Unnatural Selection: Choosing Boys Over Girls, and the Consequences of a World Full of Men by Mara Hvistendahl (Public Affairs, $31.50, 313 pages)

A book authored by Science’s Beijing correspondent has garnered a lot of attention for pointing out that a combination of depopulation ideology, ultrasound technology, and late-term abortion has led to what Mara Hvistendahl has called “163 million missing women,” mostly in Asia where boy babies are valued over girl babies.

Hvistendahl’s journalistic credentials shine throughout her thoroughly interesting account of a demographic crisis. She traveled to nine countries and interviewed doctors, women sold by families, mothers who aborted their baby girls, men with no prospects of marriage, prostitutes, and demographers, to illustrate the problems that arise when a disproportionate number of females are aborted.

* [Activity 1] According to the book review, why did Hvistendahl interview doctors, mothers, prostitutes, demographers and the others she met in nine countries? Answer in one to three sentences.
* [Activity 2] Write the next part of the book review, starting after its final sentence.
The records that come after this have nothing to do with the book review.

* [Information provided]
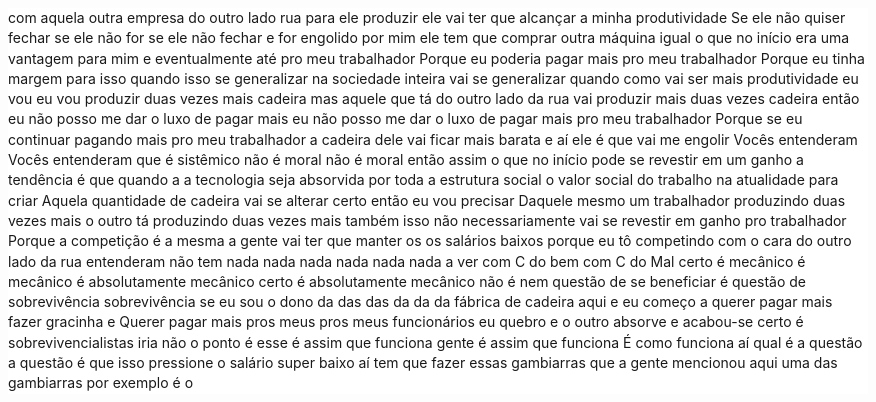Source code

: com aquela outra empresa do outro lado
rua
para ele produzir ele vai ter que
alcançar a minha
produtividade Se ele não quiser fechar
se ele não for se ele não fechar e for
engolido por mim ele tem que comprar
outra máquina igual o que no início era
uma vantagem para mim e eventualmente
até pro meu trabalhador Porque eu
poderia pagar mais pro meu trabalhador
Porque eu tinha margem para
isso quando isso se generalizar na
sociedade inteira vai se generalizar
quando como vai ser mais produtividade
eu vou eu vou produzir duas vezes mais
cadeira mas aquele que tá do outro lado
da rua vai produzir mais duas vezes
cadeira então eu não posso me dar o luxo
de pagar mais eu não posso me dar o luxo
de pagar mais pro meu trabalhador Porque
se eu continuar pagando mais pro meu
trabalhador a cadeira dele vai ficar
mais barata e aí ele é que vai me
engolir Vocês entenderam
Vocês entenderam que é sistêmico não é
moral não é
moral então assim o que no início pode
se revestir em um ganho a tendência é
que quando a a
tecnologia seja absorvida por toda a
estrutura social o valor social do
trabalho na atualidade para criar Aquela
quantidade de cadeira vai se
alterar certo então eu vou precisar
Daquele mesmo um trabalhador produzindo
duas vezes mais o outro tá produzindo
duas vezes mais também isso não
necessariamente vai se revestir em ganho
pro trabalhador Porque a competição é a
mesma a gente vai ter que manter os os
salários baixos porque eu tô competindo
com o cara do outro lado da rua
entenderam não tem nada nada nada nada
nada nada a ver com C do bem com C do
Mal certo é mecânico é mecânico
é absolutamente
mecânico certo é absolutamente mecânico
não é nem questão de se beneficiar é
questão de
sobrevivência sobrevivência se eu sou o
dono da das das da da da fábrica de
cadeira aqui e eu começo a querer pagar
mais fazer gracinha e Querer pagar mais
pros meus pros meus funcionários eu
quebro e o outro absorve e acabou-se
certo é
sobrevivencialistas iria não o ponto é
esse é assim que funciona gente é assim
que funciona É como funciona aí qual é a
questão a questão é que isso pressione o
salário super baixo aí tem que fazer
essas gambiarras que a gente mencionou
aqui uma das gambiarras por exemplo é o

* [Result 1] She interviewed them to illustrate the problems that arise when a disproportionate number of females are aborted.

* [Result 2]
The natural ratio of boy births compared to girl births is roughly 105:100. But when a society such as Red China has a one-child policy combined with a cultural preference for boys, or a culture such as India’s where expensive dowries turn daughters into burdensome expenses, the ability to determine whether the unborn is male or female and the availability of abortion inevitably leads to sex-selection abortions that eliminate large numbers of girls. In parts of India the ratio of boys to girls being born is 112:100 (and as high as 126:100 in some regions) and 121:100 in China (and higher in some regions, such as the city of Lianyungang where there are 163 boys for every 100 girls). The problem is replicated in other countries, too: in Azerbaijan it is 115:100 and in Armenia it’s 120:100. Ditto in some immigrant-populated areas in the West.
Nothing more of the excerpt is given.